== Work to complete ==
Reproduce the data below, replacing "deputies" with "officers" and leaving everything else unchanged.

== Source information ==
-------------------------

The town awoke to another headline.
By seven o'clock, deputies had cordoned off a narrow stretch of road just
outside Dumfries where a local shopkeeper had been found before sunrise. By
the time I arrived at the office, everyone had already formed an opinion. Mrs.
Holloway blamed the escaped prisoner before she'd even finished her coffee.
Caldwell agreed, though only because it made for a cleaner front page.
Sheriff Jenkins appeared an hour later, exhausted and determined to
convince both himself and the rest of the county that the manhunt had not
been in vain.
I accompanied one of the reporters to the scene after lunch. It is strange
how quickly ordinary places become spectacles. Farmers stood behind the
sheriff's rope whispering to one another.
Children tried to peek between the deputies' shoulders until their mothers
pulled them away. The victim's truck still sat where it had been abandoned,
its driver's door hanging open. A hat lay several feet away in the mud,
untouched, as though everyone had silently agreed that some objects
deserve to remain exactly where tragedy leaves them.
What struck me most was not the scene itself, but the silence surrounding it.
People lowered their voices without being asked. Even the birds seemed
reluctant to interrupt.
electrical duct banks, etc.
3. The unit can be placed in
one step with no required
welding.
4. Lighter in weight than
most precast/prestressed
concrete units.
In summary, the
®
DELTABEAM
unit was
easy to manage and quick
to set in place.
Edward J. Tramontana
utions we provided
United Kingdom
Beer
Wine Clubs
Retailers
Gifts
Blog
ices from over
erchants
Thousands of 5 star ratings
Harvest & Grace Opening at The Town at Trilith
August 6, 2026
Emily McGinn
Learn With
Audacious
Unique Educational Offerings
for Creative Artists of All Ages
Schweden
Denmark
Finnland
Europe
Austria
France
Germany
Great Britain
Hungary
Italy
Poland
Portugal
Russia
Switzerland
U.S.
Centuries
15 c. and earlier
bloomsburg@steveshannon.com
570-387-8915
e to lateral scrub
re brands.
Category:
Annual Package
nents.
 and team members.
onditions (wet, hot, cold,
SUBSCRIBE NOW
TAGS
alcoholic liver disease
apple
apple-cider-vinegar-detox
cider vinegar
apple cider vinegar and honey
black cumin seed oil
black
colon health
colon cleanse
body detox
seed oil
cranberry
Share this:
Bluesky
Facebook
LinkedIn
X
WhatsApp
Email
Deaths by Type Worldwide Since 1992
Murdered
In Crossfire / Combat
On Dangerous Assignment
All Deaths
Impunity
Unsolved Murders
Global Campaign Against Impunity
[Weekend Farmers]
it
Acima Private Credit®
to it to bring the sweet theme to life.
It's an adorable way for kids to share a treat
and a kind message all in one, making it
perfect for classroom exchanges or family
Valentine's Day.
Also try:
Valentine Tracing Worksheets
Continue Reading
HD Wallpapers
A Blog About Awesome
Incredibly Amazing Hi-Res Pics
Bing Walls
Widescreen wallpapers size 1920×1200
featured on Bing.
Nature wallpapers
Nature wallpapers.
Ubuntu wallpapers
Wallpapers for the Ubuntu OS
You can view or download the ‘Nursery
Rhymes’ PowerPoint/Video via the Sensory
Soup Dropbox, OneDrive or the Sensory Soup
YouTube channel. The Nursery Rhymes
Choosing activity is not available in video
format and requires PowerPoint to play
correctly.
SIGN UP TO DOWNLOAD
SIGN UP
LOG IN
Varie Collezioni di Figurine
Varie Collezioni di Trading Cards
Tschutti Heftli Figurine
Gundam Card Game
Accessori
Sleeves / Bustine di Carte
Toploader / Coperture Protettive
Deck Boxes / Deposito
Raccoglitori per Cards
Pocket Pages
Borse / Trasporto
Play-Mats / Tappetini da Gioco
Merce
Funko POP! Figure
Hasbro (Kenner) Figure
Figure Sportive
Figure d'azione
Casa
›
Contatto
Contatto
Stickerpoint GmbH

-------------------------

== Answer for this exercise ==
The town awoke to another headline.
By seven o'clock, officers had cordoned off a narrow stretch of road just
outside Dumfries where a local shopkeeper had been found before sunrise. By
the time I arrived at the office, everyone had already formed an opinion. Mrs.
Holloway blamed the escaped prisoner before she'd even finished her coffee.
Caldwell agreed, though only because it made for a cleaner front page.
Sheriff Jenkins appeared an hour later, exhausted and determined to
convince both himself and the rest of the county that the manhunt had not
been in vain.
I accompanied one of the reporters to the scene after lunch. It is strange
how quickly ordinary places become spectacles. Farmers stood behind the
sheriff's rope whispering to one another.
Children tried to peek between the officers' shoulders until their mothers
pulled them away. The victim's truck still sat where it had been abandoned,
its driver's door hanging open. A hat lay several feet away in the mud,
untouched, as though everyone had silently agreed that some objects
deserve to remain exactly where tragedy leaves them.
What struck me most was not the scene itself, but the silence surrounding it.
People lowered their voices without being asked. Even the birds seemed
reluctant to interrupt.
electrical duct banks, etc.
3. The unit can be placed in
one step with no required
welding.
4. Lighter in weight than
most precast/prestressed
concrete units.
In summary, the
®
DELTABEAM
unit was
easy to manage and quick
to set in place.
Edward J. Tramontana
utions we provided
United Kingdom
Beer
Wine Clubs
Retailers
Gifts
Blog
ices from over
erchants
Thousands of 5 star ratings
Harvest & Grace Opening at The Town at Trilith
August 6, 2026
Emily McGinn
Learn With
Audacious
Unique Educational Offerings
for Creative Artists of All Ages
Schweden
Denmark
Finnland
Europe
Austria
France
Germany
Great Britain
Hungary
Italy
Poland
Portugal
Russia
Switzerland
U.S.
Centuries
15 c. and earlier
bloomsburg@steveshannon.com
570-387-8915
e to lateral scrub
re brands.
Category:
Annual Package
nents.
 and team members.
onditions (wet, hot, cold,
SUBSCRIBE NOW
TAGS
alcoholic liver disease
apple
apple-cider-vinegar-detox
cider vinegar
apple cider vinegar and honey
black cumin seed oil
black
colon health
colon cleanse
body detox
seed oil
cranberry
Share this:
Bluesky
Facebook
LinkedIn
X
WhatsApp
Email
Deaths by Type Worldwide Since 1992
Murdered
In Crossfire / Combat
On Dangerous Assignment
All Deaths
Impunity
Unsolved Murders
Global Campaign Against Impunity
[Weekend Farmers]
it
Acima Private Credit®
to it to bring the sweet theme to life.
It's an adorable way for kids to share a treat
and a kind message all in one, making it
perfect for classroom exchanges or family
Valentine's Day.
Also try:
Valentine Tracing Worksheets
Continue Reading
HD Wallpapers
A Blog About Awesome
Incredibly Amazing Hi-Res Pics
Bing Walls
Widescreen wallpapers size 1920×1200
featured on Bing.
Nature wallpapers
Nature wallpapers.
Ubuntu wallpapers
Wallpapers for the Ubuntu OS
You can view or download the ‘Nursery
Rhymes’ PowerPoint/Video via the Sensory
Soup Dropbox, OneDrive or the Sensory Soup
YouTube channel. The Nursery Rhymes
Choosing activity is not available in video
format and requires PowerPoint to play
correctly.
SIGN UP TO DOWNLOAD
SIGN UP
LOG IN
Varie Collezioni di Figurine
Varie Collezioni di Trading Cards
Tschutti Heftli Figurine
Gundam Card Game
Accessori
Sleeves / Bustine di Carte
Toploader / Coperture Protettive
Deck Boxes / Deposito
Raccoglitori per Cards
Pocket Pages
Borse / Trasporto
Play-Mats / Tappetini da Gioco
Merce
Funko POP! Figure
Hasbro (Kenner) Figure
Figure Sportive
Figure d'azione
Casa
›
Contatto
Contatto
Stickerpoint GmbH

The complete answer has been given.